WHAT IS EXPECTED
Lay out the lines of all the rows below as a single numbered list, skipping blank lines and omitting the pictures.

Saved data entries
** START **

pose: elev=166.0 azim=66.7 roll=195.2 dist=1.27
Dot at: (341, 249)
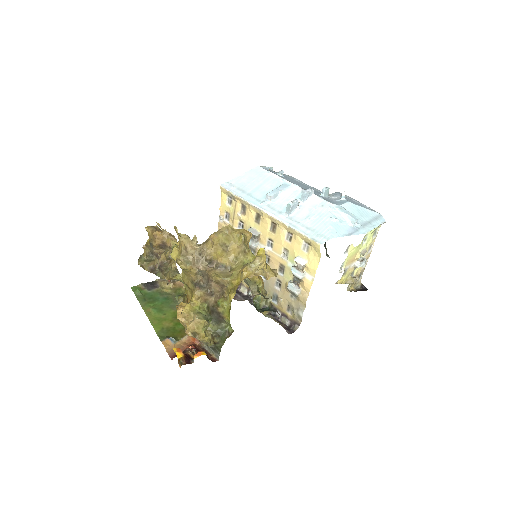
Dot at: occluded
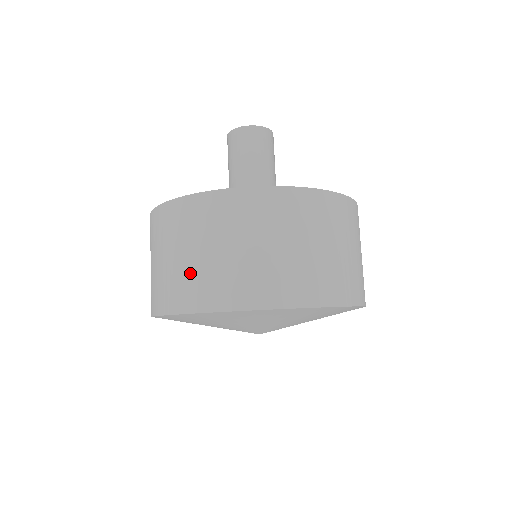
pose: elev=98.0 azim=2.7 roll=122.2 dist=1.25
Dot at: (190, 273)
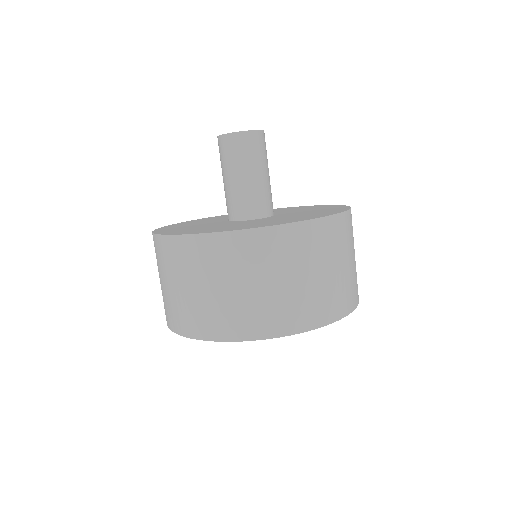
Dot at: (172, 302)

** END **

ANSWER IN FULL
1. pose: elev=166.0 azim=66.7 roll=195.2 dist=1.27
2. Dot at: (341, 249)
3. Dot at: occluded
4. pose: elev=98.0 azim=2.7 roll=122.2 dist=1.25
5. Dot at: (190, 273)
6. Dot at: (172, 302)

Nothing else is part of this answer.